The scale of the turnout initially made her feel safe, she said, despite the city’s reputation as a conservative stronghold and its symbolic closeness to Khamenei’s power base.
That sense of safety quickly evaporated as security forces moved in. Live gunfire and tear gas intensified as protesters pushed forward, with the gas becoming so thick it left people disoriented and unable to see.
She recalled being helped away by strangers after losing her vision and struggling to breathe amid the chaos.
What struck her most, she said, was the bravery of younger protesters who repeatedly surged toward security forces even as shots rang out.
“I am a brave person, but they are on a next-level brave,” she said. “Aren’t they afraid of their lives?”
As night fell, Iran’s internet was cut, severing communication and access to the outside world. Bolouri said she realized her messages were no longer sending and feared her parents would be unable to reach her.
“It’s a different city now,” she recalled telling her family once she was back home.
She described streets stripped of traffic signs and surveillance cameras, pulled down by protesters to block motorcycle units and avoid identification. Fires burned at sites linked to the security apparatus, including banks associated with the Islamic Revolutionary Guard Corps.
The damage, she said, was deliberate and defensive rather than random.
One moment, she said, stayed with her. An ambulance drove toward the crowd—the only vehicle moving against the flow. At first, she thought it was responding to a medical emergency.
“I was like, why is it coming this way?” Bolouri said. “Why wouldn’t it go around? The other streets were still open for cars.”
She soon realized that ambulances were being used to transport security forces. “That’s when it made sense,” she said.

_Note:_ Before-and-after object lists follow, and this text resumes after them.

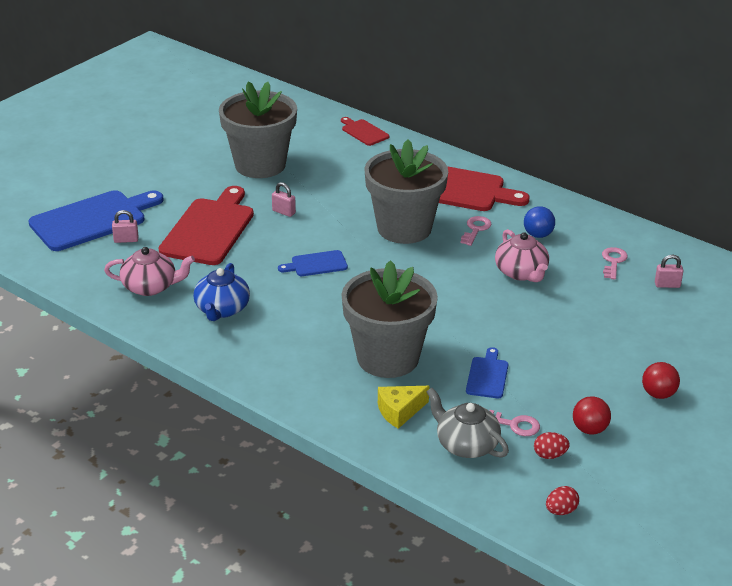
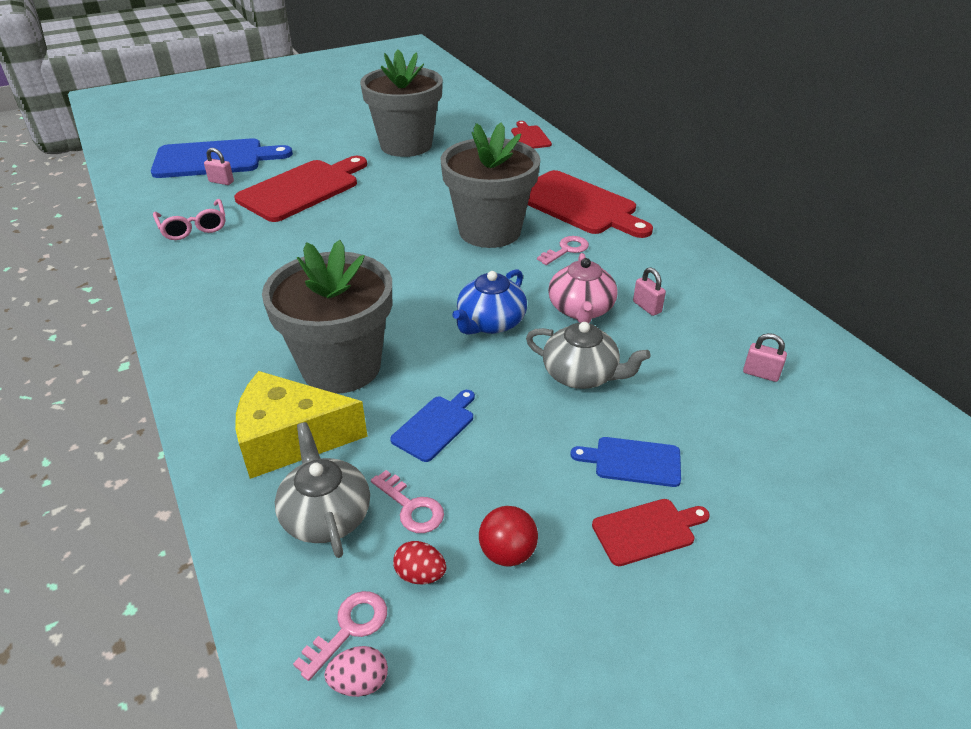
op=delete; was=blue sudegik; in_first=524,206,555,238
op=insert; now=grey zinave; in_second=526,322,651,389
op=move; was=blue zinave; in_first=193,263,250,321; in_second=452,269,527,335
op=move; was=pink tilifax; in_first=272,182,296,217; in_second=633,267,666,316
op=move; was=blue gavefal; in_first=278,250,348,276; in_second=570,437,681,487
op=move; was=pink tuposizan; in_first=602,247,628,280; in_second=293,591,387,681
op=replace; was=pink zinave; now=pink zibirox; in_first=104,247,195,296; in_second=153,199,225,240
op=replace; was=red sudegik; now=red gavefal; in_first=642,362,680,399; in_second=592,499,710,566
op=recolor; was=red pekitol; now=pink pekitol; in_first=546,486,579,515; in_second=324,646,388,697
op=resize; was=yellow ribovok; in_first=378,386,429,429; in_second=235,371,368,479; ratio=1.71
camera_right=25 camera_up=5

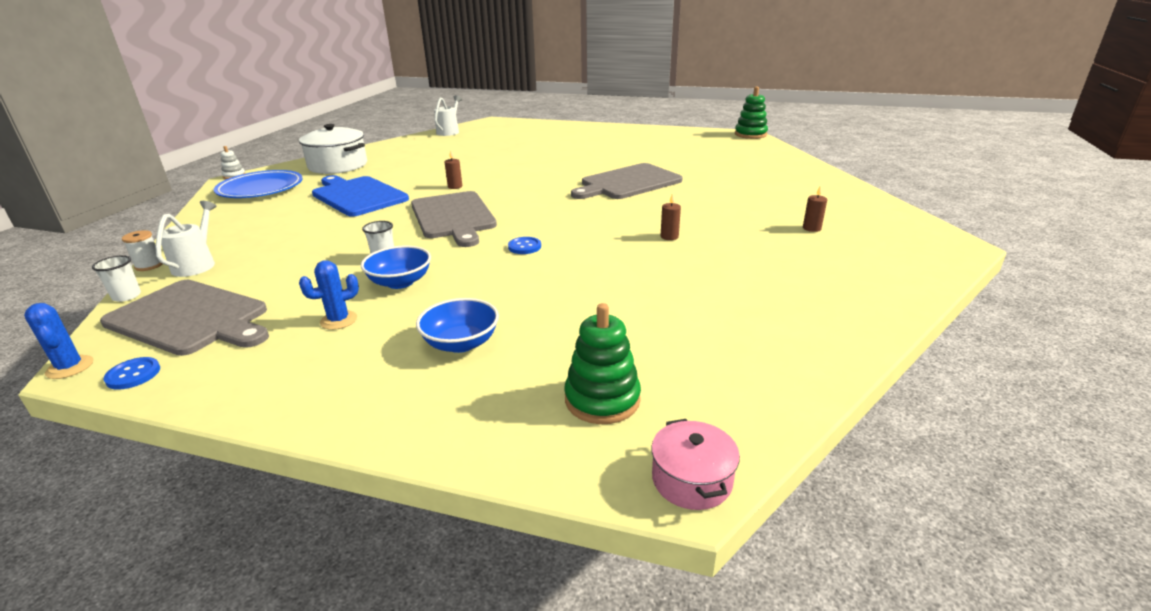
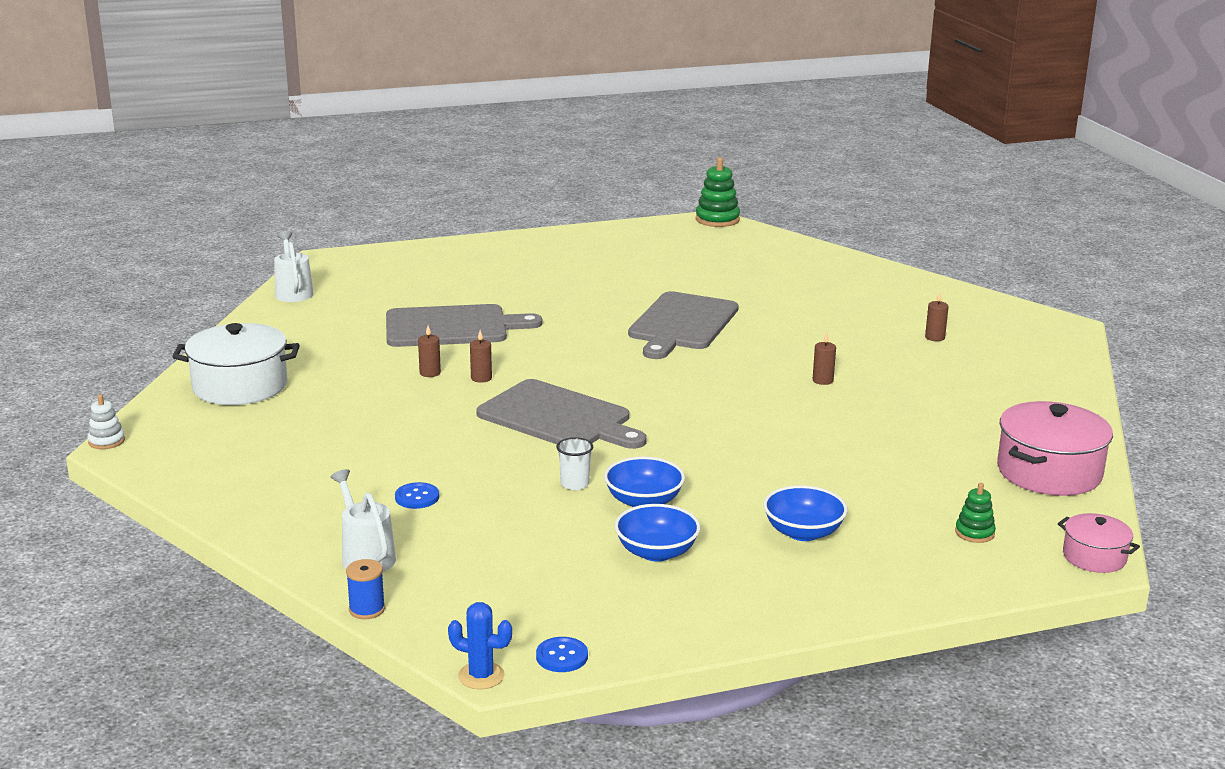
op=delete; was=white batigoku; in_first=122,230,163,271
op=delete; was=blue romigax; in_first=214,170,303,198
op=delete; was=blue gavefal; in_first=312,175,409,217
op=insert; now=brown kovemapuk; in_second=418,325,441,377
op=insert; now=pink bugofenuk; in_second=997,401,1113,496
op=move; was=grey gavefal; in_first=100,280,269,356; in_second=386,304,543,347
op=move; was=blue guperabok; in_first=508,237,541,254; in_second=395,482,439,509
op=replace; was=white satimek; now=blue batigoku; in_first=92,255,141,302; in_second=346,559,385,619
op=replace; was=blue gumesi; now=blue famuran; in_first=299,260,359,330; in_second=614,504,700,562
op=resize; was=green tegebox; in_first=564,303,641,424; in_second=955,483,996,543; ratio=0.57
camera_right=-35 camera_up=-5

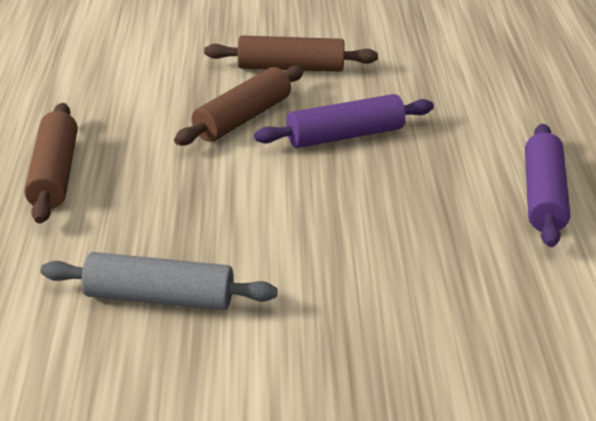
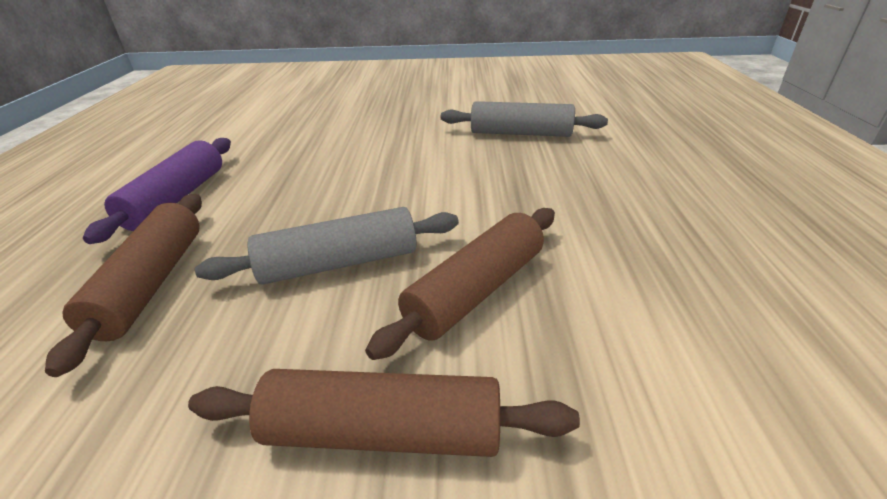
op=move; was=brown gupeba; in_first=24,103,78,224; in_second=45,194,202,377
op=recolor; was=purple gupeba; now=grey gupeba; in_first=254,94,434,148; in_second=195,207,459,285
camera_right=-175 camera_up=0

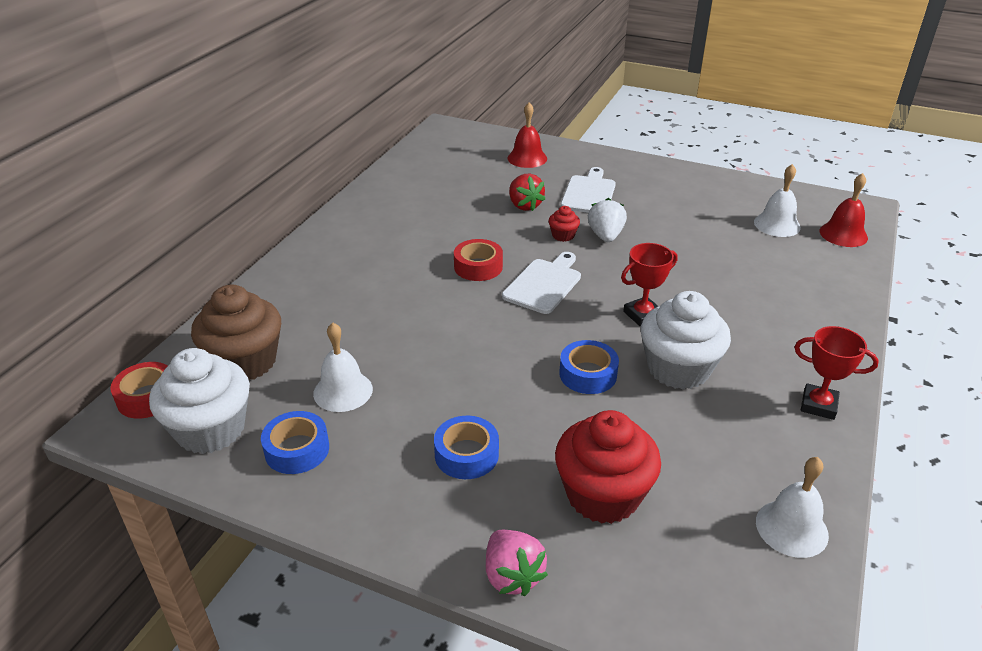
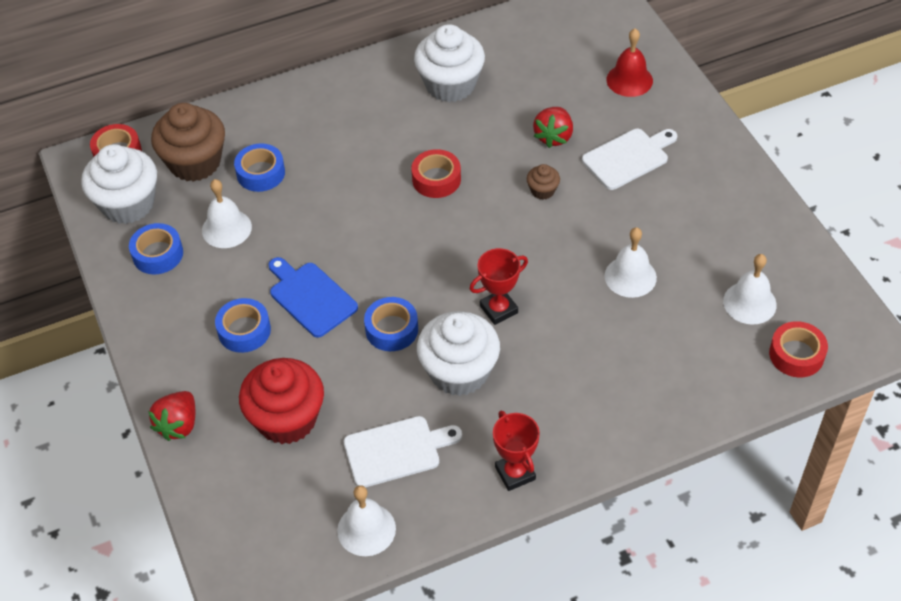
op=delete; was=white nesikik; in_first=588,198,627,242
op=insert; now=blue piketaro; in_second=234,143,285,192
op=insert; now=blue gavefal; in_second=269,257,358,338
op=insert; now=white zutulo; in_second=414,24,485,102
op=insert; now=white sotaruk; in_second=605,227,657,298
op=move; was=white gavefal; in_first=502,252,581,314; in_second=344,416,462,488
op=replace; was=red sotaruk; now=red piketaro; in_first=820,173,868,247; in_second=769,321,828,378
op=recolor; was=pink nesikik; now=red nesikik; in_first=486,530,548,596; in_second=148,391,195,441
op=recolor; was=red zutulo; now=brown zutulo; in_first=549,206,580,242; in_second=527,164,560,200
op=rotate; was=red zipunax; in_first=621,243,677,327; in_second=470,248,528,325; clockwise=-45
camera_right=45 camera_up=15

Although she did not personally witness fatalities, Bolouri said she saw multiple injured protesters being carried away as gunfire flashed through clouds of tear gas.
She later learned from relatives that the violence intensified the following night.
Her uncle, who remained in Mashhad, told her that from early evening until nearly midnight, the sound of continuous gunfire echoed through residential neighborhoods.
“They were crying at home,” she said, describing how older family members panicked simply from the noise, aware that something terrible was unfolding outside.
Bolouri’s flight out of Iran was canceled, but she managed to leave via a domestic route to Istanbul. Her family believed she might not survive if she stayed another night.
Now back in Canada, she says the experience has left her unexpectedly hopeful. Comparing the protests she witnessed in Iran with rallies abroad, Bolouri said what stood out inside the country was unity and certainty.
“In Iran, there was no hesitation,” she said. “Everybody was on the same page.”
Despite the violence and mass killings, she believes the uprising marked a turning point.
The scale of participation, the open calls for regime change, and the willingness of protesters to face live fire convinced her that this movement had gone beyond anything she had previously witnessed.
Bolouri said she would normally avoid speaking publicly about her experience, out of concern for being able to return to Iran, but decided to speak out because she firmly believes the Islamic Republic is finished.